L'exercice était passionnant. D'abord, des centaines de milliers de téléspectateurs pouvaient juger le choix du chroniqueur. Et régulièrement, on pouvait procéder à une analyse des sélections. Ainsi, quand c'était un francophone qui votait, Guy Lafleur recevait plus de votes de première étoile. Alors que les soirs des anglophones, c'était Peter Mahovlich. Rappelez-vous que c'était les grandes années du PQ et de l'avant-référendum.

Et les joueurs accordaient une grande importance à l'honneur. Parce que c'était des professionnels qui se prononçaient.

Les journalistes qui nous ont succédé ont continué le travail. Et ont tenté de choisir les plus méritants en se basant sur leur expérience et leur expertise.

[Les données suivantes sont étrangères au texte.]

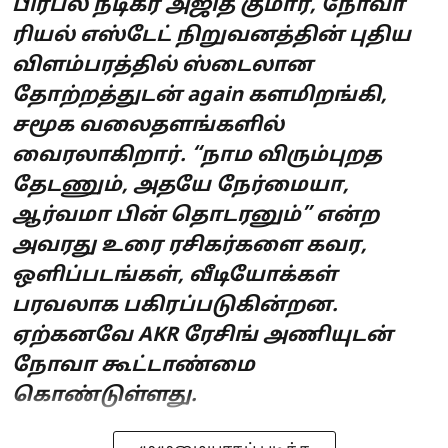
பிரபல நடிகர் அஜித் குமார், நோவா
ரியல் எஸ்டேட் நிறுவனத்தின் புதிய
விளம்பரத்தில் ஸ்டைலான
தோற்றத்துடன் again களமிறங்கி,
சமூக வலைதளங்களில்
வைரலாகிறார். “நாம விரும்புறத
தேடணும், அதயே நேர்மையா,
ஆர்வமா பின் தொடரனும்” என்ற
அவரது உரை ரசிகர்களை கவர,
ஒளிப்படங்கள், வீடியோக்கள்
பரவலாக பகிரப்படுகின்றன.
ஏற்கனவே AKR ரேசிங் அணியுடன்
நோவா கூட்டாண்மை
கொண்டுள்ளது.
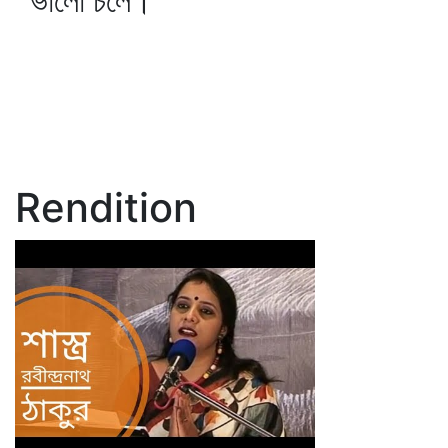
ভালো চলে।
Rendition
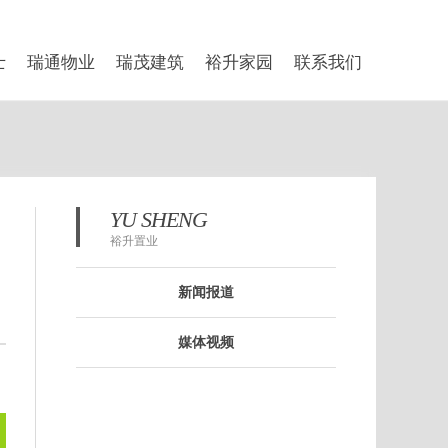
士
瑞通物业
瑞茂建筑
裕升家园
联系我们
YU SHENG
裕升置业
新闻报道
媒体视频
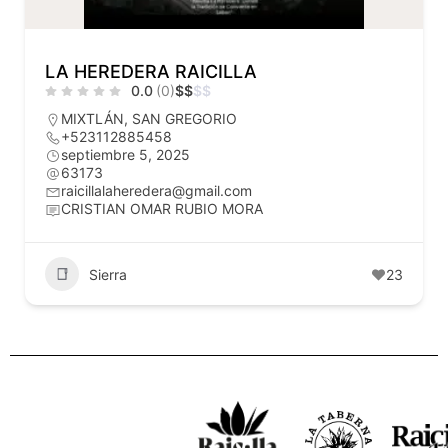
LA HEREDERA RAICILLA
0.0
(0)
$
$
$
$
MIXTLÁN
,
SAN GREGORIO
+523112885458
septiembre 5, 2025
63173
raicillalaheredera@gmail.com
CRISTIAN OMAR RUBIO MORA
Sierra
23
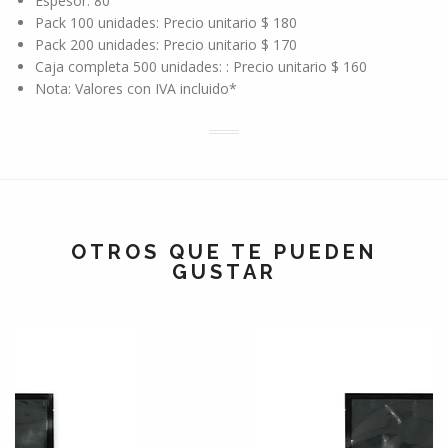
Espesor: 80
Pack 100 unidades: Precio unitario $ 180
Pack 200 unidades: Precio unitario $ 170
Caja completa 500 unidades: : Precio unitario $ 160
Nota: Valores con IVA incluido*
OTROS QUE TE PUEDEN
GUSTAR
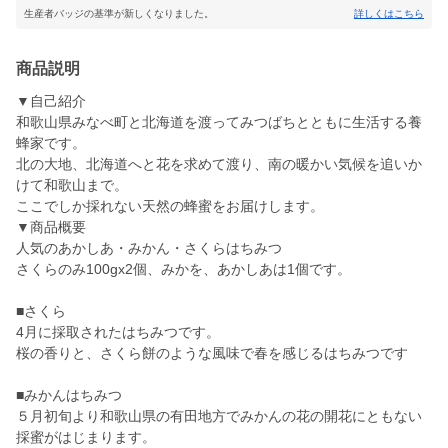
生産者バッジの基準が新しくなりました。
詳しくはこちら
商品説明
▼自己紹介
和歌山県みなべ町と北海道を渡ってみつばちとともに生活する養
蜂家です。
北の大地、北海道へと花を求めて渡り、南の暖かい気候を追いか
けて和歌山まで。
ここでしか採れない天然の蜂蜜をお届けします。
▼商品概要
人気のあかしあ・みかん・さくらはちみつ
さくらのみ100gx2個、みかを、あかしあは1個です。
■さくら
4月に採取されたはちみつです。
桜の香りと、さくら餅のような風味で春を感じるはちみつです
■みかんはちみつ
５月初旬より和歌山県の有田地方でみかんの花の開花にともない
採蜜がはじまります。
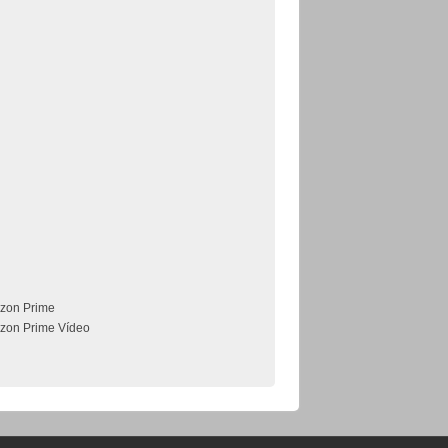
zon Prime
zon Prime Vídeo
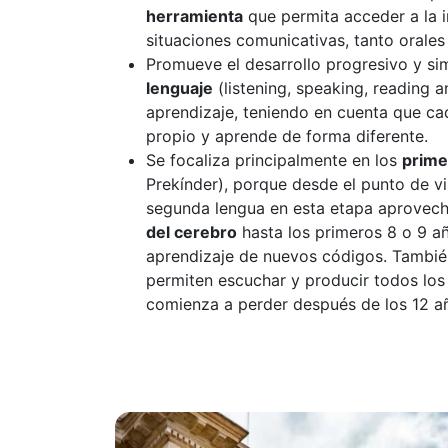
herramienta
que permita acceder a la i
situaciones comunicativas, tanto orales
Promueve el desarrollo progresivo y si
lenguaje
(listening, speaking, reading a
aprendizaje, teniendo en cuenta que ca
propio y aprende de forma diferente.
Se focaliza principalmente en los
prime
Prekínder), porque desde el punto de vi
segunda lengua en esta etapa aprovec
del cerebro
hasta los primeros 8 o 9 año
aprendizaje de nuevos códigos. Tambié
permiten escuchar y producir todos los
comienza a perder después de los 12 a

Ce n'était pas parfait mais au moins, c'était un professionnel capable de voir les deux équipes sur une patinoire qui votait.

Parce que, et vous pouvez faire l'expérience vous-même, à part de rares exceptions, les fans ordinaires ne regardent que la moitié d'un match. Ils voient leurs favoris et c'est tout. Ils ignorent la plupart du temps quels joueurs faisaient face au trio de Gomez ou quelle paire de défenseurs affrontait Plekanec. Qui donc jouait en désavantage numérique pendant la deuxième minute de la punition pour Tampa Bay? Le fan moyen n'en a aucune idée parce qu'il ne regardait que ses favoris. Il sait quels joueurs formaient la deuxième unité de l'attaque à cinq, mais il ignore complètement quels étaient leurs opposants. Et c'est comme ça à la grandeur de la Ligue nationale.

Au fil des années, la présentation des matchs est devenue de plus en plus un spectacle pour la télévision. Et c'est bien correct ainsi, les choses évoluent.

Ces dernières années, c'était souvent Jacques Demers qui était volontaire pour choisir les étoiles des matchs du Canadien. Il n'avait pas à répondre publiquement de ses choix, mais comme ancien entraîneur et directeur général, on accordait une crédibilité certaine à ses étoiles.

Mais la commercialisation à outrance de ce qui était à l'origine un honneur sincère conféré à trois joueurs qui s'étaient surpassés a enlevé tout sens et toute crédibilité à ce qui était une fort belle tradition. Une belle tradition qui est née à Montréal et à Toronto et qui s'est propagée à Los Angeles, Atlanta, Tampa Bay ou même Hamilton et la Floride.

Dans certaines villes, le choix des trois étoiles d'un match a encore un certain sens. Mais là où la tradition est née et a grandi, en plein coeur de Montréal, c'est devenu une autre plogue pour vendre du nénan aux fefans.

Mais c'est correct, faut bien faire des profits partout si on veut rembourser les 575 millions que ce cher Oncle George a obtenus pour son entreprise.

Et puis, est-ce qu'on s'en fout. En autant qu'on gaaaaaaaagne.